03/03/2026
Ce soir, mon cœur est traversé par une forme d’inquiétude face à l’agitation du monde.
Les bouleversements climatiques, les déséquilibres écologiques, les tensions politiques… tout semble révéler un manque d’humilité profond.
Je me demande à quel moment l’être humain acceptera qu’il ne peut pas tout maîtriser.

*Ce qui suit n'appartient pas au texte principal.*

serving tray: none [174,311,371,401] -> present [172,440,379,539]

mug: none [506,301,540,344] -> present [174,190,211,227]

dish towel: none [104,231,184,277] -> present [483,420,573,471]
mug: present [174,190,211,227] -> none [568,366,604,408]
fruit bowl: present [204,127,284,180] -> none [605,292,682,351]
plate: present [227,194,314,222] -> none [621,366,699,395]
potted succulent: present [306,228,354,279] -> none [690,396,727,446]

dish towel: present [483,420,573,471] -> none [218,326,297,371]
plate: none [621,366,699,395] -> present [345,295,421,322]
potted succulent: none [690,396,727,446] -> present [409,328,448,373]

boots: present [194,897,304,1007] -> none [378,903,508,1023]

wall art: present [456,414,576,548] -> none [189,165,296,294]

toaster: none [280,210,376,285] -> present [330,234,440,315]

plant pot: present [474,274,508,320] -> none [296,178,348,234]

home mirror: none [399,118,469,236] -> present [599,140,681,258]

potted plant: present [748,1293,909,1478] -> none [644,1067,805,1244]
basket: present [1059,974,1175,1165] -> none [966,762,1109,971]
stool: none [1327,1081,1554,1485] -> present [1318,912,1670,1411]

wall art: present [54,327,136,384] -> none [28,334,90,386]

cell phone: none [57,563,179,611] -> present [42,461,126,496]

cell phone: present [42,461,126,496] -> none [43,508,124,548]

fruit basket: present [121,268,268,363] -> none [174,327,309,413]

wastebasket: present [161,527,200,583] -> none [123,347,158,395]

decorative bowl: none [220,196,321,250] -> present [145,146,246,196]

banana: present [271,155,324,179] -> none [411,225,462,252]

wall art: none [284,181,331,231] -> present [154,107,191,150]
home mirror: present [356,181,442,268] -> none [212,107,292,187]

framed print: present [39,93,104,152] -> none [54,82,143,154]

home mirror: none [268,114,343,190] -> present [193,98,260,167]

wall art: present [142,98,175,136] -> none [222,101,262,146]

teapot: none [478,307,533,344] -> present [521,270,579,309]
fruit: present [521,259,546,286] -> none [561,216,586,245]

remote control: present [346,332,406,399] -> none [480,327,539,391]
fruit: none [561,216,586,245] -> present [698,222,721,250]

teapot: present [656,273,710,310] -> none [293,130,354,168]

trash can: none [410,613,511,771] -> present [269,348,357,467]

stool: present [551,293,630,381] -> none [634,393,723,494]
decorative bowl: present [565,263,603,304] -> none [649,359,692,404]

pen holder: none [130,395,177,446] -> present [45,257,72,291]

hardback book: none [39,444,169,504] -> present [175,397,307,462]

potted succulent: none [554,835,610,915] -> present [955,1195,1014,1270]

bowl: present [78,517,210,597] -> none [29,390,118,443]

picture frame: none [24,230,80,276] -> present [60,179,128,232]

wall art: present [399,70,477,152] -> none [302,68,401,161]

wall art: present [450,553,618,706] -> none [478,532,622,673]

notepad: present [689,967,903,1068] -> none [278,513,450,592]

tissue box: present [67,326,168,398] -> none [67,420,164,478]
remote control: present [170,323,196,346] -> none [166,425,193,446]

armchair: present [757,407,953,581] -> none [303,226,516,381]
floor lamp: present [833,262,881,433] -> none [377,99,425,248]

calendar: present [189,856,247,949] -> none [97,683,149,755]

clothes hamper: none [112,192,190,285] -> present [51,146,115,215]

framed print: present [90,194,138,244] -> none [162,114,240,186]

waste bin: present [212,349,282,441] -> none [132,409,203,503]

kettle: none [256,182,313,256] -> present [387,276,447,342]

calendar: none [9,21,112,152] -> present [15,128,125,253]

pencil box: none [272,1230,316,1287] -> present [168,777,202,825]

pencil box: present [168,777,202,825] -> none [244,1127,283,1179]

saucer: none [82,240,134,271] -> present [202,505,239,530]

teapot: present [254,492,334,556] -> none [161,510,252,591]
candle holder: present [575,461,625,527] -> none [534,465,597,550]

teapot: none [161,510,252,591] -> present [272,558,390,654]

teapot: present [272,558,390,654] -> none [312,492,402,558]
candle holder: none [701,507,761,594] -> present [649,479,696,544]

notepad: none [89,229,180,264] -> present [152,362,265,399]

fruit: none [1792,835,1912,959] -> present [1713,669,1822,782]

À quel moment il comprendra que chaque action porte en elle une conséquence, que chaque choix influence l’équilibre fragile du vivant.
Nous avons longtemps cru pouvoir contrôler, exploiter, modeler le monde à notre image.
Mais peut-être est-il temps de changer de regard.
De ralentir.
D’observer.
D’écouter.
La nature, elle, suit ses cycles. Elle ne lutte pas contre ce qu’elle est.
Elle s’adapte, elle transforme, elle reprend toujours ses droits.
Elle nous enseigne la patience, l’interdépendance, l’équilibre.
Peut-être que l’éveil commence là :
dans la prise de conscience que nous faisons partie d’un tout,
que nous ne sommes pas au-dessus,
mais au cœur du vivant.
Il est peut-être temps de nous inspirer de la nature,
non pas pour la dominer,
mais pour apprendre à vivre en harmonie avec elle.